II. Externalism About Content
The argument for externalism about content is largely based on a series of thought experiments proposed by Hilary Putnam (1975) in favour of semantic externalism, i.e. externalism about meaning. These were later developed by McGinn (1977) and Burge (1979) to include other forms of mental content and the importance of social and historical factors, respectively (Lau 2002: §2). Such experiments typically involve a protagonist who is in a particular internal physiological state and their doppelgänger, or twin, who has the same internal state, but to whom we would nevertheless attribute a different belief (thought, desire, etc.) based on the differing external conditions that obtain in her world. Thus, two physically identical individuals are said to be in different mental states, which are partly or wholly (depending upon the strength of externalism that is being endorsed) individuated by external factors, rather than those that are internal to the subject as had previously been assumed.1 This type of externalism causes a problem for the notion of privileged access — the idea that we have direct and certain knowledge of our own thoughts, beliefs, and so on — because we appear to have such knowledge on the basis of internal reflection, or introspection, alone. However, if our thoughts are partly individuated by what lies in the external world then how can we know what we are thinking without also having to carry out an empirical investigation of the world? It seems that the externalist must either deny that we have authoritative knowledge about the contents of our own thoughts, or give up the notion of externalism about mental content. On the surface, at least, it appears that externalism about mental content and privileged access are incompatible.

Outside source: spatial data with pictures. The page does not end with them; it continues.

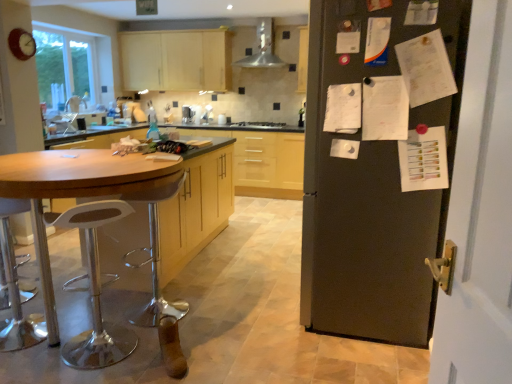
The height and width of the screenshot is (384, 512). Describe the element at coordinates (170, 226) in the screenshot. I see `wooden table at left` at that location.

Where is `metallic silver range hood at upper center`? The height and width of the screenshot is (384, 512). metallic silver range hood at upper center is located at coordinates (262, 49).

What do you see at coordinates (156, 261) in the screenshot?
I see `metallic silver bar stool at left, the second bar stool viewed from the front` at bounding box center [156, 261].

This screenshot has width=512, height=384. Identify the location of yellow wood cabinets at center, which is the 2th cabinetry from top to bottom. (263, 160).

At what (x,y) coordinates should I click in order to perform the action: click on satin silver stove at center. Please return your answer as a coordinate pair (x, y). Looking at the image, I should click on (259, 125).

At what (x,y) coordinates should I click in order to perform the action: click on white plastic bar stool at left, the first bar stool in the front-to-back sequence. Please return your answer as a coordinate pair (x, y). This screenshot has width=512, height=384. Looking at the image, I should click on (94, 290).

The width and height of the screenshot is (512, 384). What do you see at coordinates (94, 290) in the screenshot?
I see `white plastic bar stool at left, the second bar stool in the back-to-front sequence` at bounding box center [94, 290].

I want to click on wooden table at left, so click(x=170, y=226).

Between yellow wood cabinets at center, which is the 2th cabinetry from top to bottom, and metallic silver range hood at upper center, which one appears on the right side from the viewer's perspective?

metallic silver range hood at upper center.

Is yellow wood cabinets at center, the 1th cabinetry positioned from the bottom, thinner than metallic silver range hood at upper center?

No, yellow wood cabinets at center, the 1th cabinetry positioned from the bottom, is not thinner than metallic silver range hood at upper center.

Based on the photo, which point is more distant from viewer, (265, 142) or (279, 59)?

The point (265, 142) is behind.

Looking at this image, considering the sizes of yellow wood cabinets at center, the 1th cabinetry positioned from the bottom, and metallic silver range hood at upper center in the image, is yellow wood cabinets at center, the 1th cabinetry positioned from the bottom, bigger or smaller than metallic silver range hood at upper center?

yellow wood cabinets at center, the 1th cabinetry positioned from the bottom, is bigger than metallic silver range hood at upper center.

Looking at this image, from a real-world perspective, which is physically below, matte wood cabinets at upper center, which is the 2th cabinetry in bottom-to-top order, or wooden table at left?

wooden table at left is physically lower.

Considering the positions of objects matte wood cabinets at upper center, which is the 2th cabinetry in bottom-to-top order, and wooden table at left in the image provided, who is behind, matte wood cabinets at upper center, which is the 2th cabinetry in bottom-to-top order, or wooden table at left?

matte wood cabinets at upper center, which is the 2th cabinetry in bottom-to-top order, is more distant.

In terms of size, does yellow wood cabinets at center, which is the 2th cabinetry from top to bottom, appear bigger or smaller than matte wood cabinets at upper center, which is the 2th cabinetry in bottom-to-top order?

In the image, yellow wood cabinets at center, which is the 2th cabinetry from top to bottom, appears to be larger than matte wood cabinets at upper center, which is the 2th cabinetry in bottom-to-top order.

Does point (259, 160) come in front of point (144, 56)?

Yes, it is in front of point (144, 56).

Is yellow wood cabinets at center, which is the 2th cabinetry from top to bottom, oriented away from matte wood cabinets at upper center, which is the 2th cabinetry in bottom-to-top order?

yellow wood cabinets at center, which is the 2th cabinetry from top to bottom, does not have its back to matte wood cabinets at upper center, which is the 2th cabinetry in bottom-to-top order.

Locate an element on the screen. The image size is (512, 384). cabinetry below the matte wood cabinets at upper center, which ranks as the first cabinetry in top-to-bottom order (from the image's perspective) is located at coordinates (263, 160).

In the scene shown: Who is bigger, metallic silver bar stool at left, placed as the 1th bar stool when sorted from back to front, or metallic silver range hood at upper center?

With larger size is metallic silver range hood at upper center.

Would you say metallic silver range hood at upper center is part of metallic silver bar stool at left, the second bar stool viewed from the front,'s contents?

Actually, metallic silver range hood at upper center is outside metallic silver bar stool at left, the second bar stool viewed from the front.

Does metallic silver bar stool at left, placed as the 1th bar stool when sorted from back to front, lie in front of metallic silver range hood at upper center?

Yes, the depth of metallic silver bar stool at left, placed as the 1th bar stool when sorted from back to front, is less than that of metallic silver range hood at upper center.

Can you see metallic silver bar stool at left, placed as the 1th bar stool when sorted from back to front, touching metallic silver range hood at upper center?

No, metallic silver bar stool at left, placed as the 1th bar stool when sorted from back to front, is not making contact with metallic silver range hood at upper center.

Considering their positions, is matte black refrigerator at right located in front of or behind metallic silver bar stool at left, placed as the 1th bar stool when sorted from back to front?

In the image, matte black refrigerator at right appears in front of metallic silver bar stool at left, placed as the 1th bar stool when sorted from back to front.

Between matte black refrigerator at right and metallic silver bar stool at left, placed as the 1th bar stool when sorted from back to front, which one has smaller width?

metallic silver bar stool at left, placed as the 1th bar stool when sorted from back to front, is thinner.

Consider the image. Are matte black refrigerator at right and metallic silver bar stool at left, placed as the 1th bar stool when sorted from back to front, far apart?

matte black refrigerator at right is far away from metallic silver bar stool at left, placed as the 1th bar stool when sorted from back to front.

Is matte black refrigerator at right not within metallic silver bar stool at left, placed as the 1th bar stool when sorted from back to front?

Yes, matte black refrigerator at right is not within metallic silver bar stool at left, placed as the 1th bar stool when sorted from back to front.

In the scene shown: Between matte black refrigerator at right and satin silver stove at center, which one appears on the right side from the viewer's perspective?

matte black refrigerator at right is more to the right.

Does point (308, 276) come closer to viewer compared to point (253, 128)?

Yes, point (308, 276) is closer to viewer.

Can you tell me how much matte black refrigerator at right and satin silver stove at center differ in facing direction?

matte black refrigerator at right and satin silver stove at center are facing 88.5 degrees away from each other.

Considering the relative sizes of matte black refrigerator at right and satin silver stove at center in the image provided, is matte black refrigerator at right wider than satin silver stove at center?

Correct, the width of matte black refrigerator at right exceeds that of satin silver stove at center.

Can you confirm if satin silver stove at center is positioned to the left of matte wood cabinets at upper center, which ranks as the first cabinetry in top-to-bottom order?

No, satin silver stove at center is not to the left of matte wood cabinets at upper center, which ranks as the first cabinetry in top-to-bottom order.

Does satin silver stove at center have a lesser width compared to matte wood cabinets at upper center, which ranks as the first cabinetry in top-to-bottom order?

No.

Is there a large distance between satin silver stove at center and matte wood cabinets at upper center, which ranks as the first cabinetry in top-to-bottom order?

satin silver stove at center is far away from matte wood cabinets at upper center, which ranks as the first cabinetry in top-to-bottom order.

Is point (249, 128) closer or farther from the camera than point (144, 62)?

Point (249, 128) is closer to the camera than point (144, 62).

From a real-world perspective, starting from the metallic silver range hood at upper center, which cabinetry is the 2nd one below it? Please provide its 2D coordinates.

[(263, 160)]

Find the location of a particular element. Image resolution: width=512 pixels, height=384 pixels. cabinetry that is above the wooden table at left (from a real-world perspective) is located at coordinates (176, 60).

When comparing their distances from metallic silver bar stool at left, the second bar stool viewed from the front, does metallic clock at upper left or matte black refrigerator at right seem further?

metallic clock at upper left lies further to metallic silver bar stool at left, the second bar stool viewed from the front, than the other object.

Based on their spatial positions, is yellow wood cabinets at center, which is the 2th cabinetry from top to bottom, or metallic clock at upper left closer to metallic silver bar stool at left, placed as the 1th bar stool when sorted from back to front?

metallic clock at upper left is closer to metallic silver bar stool at left, placed as the 1th bar stool when sorted from back to front.

Estimate the real-world distances between objects in this image. Which object is closer to white plastic bar stool at left, the first bar stool in the front-to-back sequence, yellow wood cabinets at center, the 1th cabinetry positioned from the bottom, or metallic silver range hood at upper center?

yellow wood cabinets at center, the 1th cabinetry positioned from the bottom, lies closer to white plastic bar stool at left, the first bar stool in the front-to-back sequence, than the other object.

Based on their spatial positions, is metallic silver bar stool at left, the second bar stool viewed from the front, or satin silver stove at center closer to wooden table at left?

Among the two, metallic silver bar stool at left, the second bar stool viewed from the front, is located nearer to wooden table at left.

When comparing their distances from matte wood cabinets at upper center, which is the 2th cabinetry in bottom-to-top order, does wooden table at left or yellow wood cabinets at center, the 1th cabinetry positioned from the bottom, seem closer?

yellow wood cabinets at center, the 1th cabinetry positioned from the bottom, is closer to matte wood cabinets at upper center, which is the 2th cabinetry in bottom-to-top order.

Which object lies further to the anchor point metallic silver range hood at upper center, yellow wood cabinets at center, the 1th cabinetry positioned from the bottom, or wooden table at left?

wooden table at left is positioned further to the anchor metallic silver range hood at upper center.

Considering their positions, is metallic silver range hood at upper center positioned closer to satin silver stove at center than matte wood cabinets at upper center, which is the 2th cabinetry in bottom-to-top order?

Among the two, metallic silver range hood at upper center is located nearer to satin silver stove at center.

Consider the image. Considering their positions, is satin silver stove at center positioned further to matte wood cabinets at upper center, which is the 2th cabinetry in bottom-to-top order, than yellow wood cabinets at center, which is the 2th cabinetry from top to bottom?

Based on the image, satin silver stove at center appears to be further to matte wood cabinets at upper center, which is the 2th cabinetry in bottom-to-top order.

This screenshot has height=384, width=512. In order to click on clock between wooden table at left and yellow wood cabinets at center, which is the 2th cabinetry from top to bottom, in the front-back direction in this screenshot , I will do `click(22, 44)`.

You are a GUI agent. You are given a task and a screenshot of the screen. Output one action in this format:
    pyautogui.click(x=<x>, y=<y>)
    Task: Click on the clock between matte black refrigerator at right and metallic silver range hood at upper center along the z-axis
    This screenshot has width=512, height=384.
    Given the screenshot: What is the action you would take?
    pyautogui.click(x=22, y=44)

You are a GUI agent. You are given a task and a screenshot of the screen. Output one action in this format:
    pyautogui.click(x=<x>, y=<y>)
    Task: Click on the cabinetry located between wooden table at left and satin silver stove at center in the depth direction
    This screenshot has width=512, height=384.
    Given the screenshot: What is the action you would take?
    pyautogui.click(x=263, y=160)

Image resolution: width=512 pixels, height=384 pixels. In order to click on stove between metallic clock at upper left and metallic silver range hood at upper center in this screenshot , I will do `click(259, 125)`.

Burge (1988) seeks to overcome this conflict by offering an account of self-knowledge that purportedly accommodates externalism about mental content. His account revolves around the following four claims, each of which I shall consider throughout the rest of this essay.

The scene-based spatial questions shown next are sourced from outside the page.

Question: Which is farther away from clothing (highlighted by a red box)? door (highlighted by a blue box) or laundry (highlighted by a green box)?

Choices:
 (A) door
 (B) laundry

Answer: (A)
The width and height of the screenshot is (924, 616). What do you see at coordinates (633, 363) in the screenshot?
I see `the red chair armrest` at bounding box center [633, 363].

1.Our thoughts are at least partially individuated by external physical objects and/or the shared practices of a community of language users.
2.Thought has a reflexive, ‘self-referential’ nature, which is directly accessible to consciousness.
3.It is not necessary to know the enabling conditions of a thought in order to know the contents of that thought.
4.Knowledge of one’s own thoughts inherits its empirical component from the concepts that these thoughts employ.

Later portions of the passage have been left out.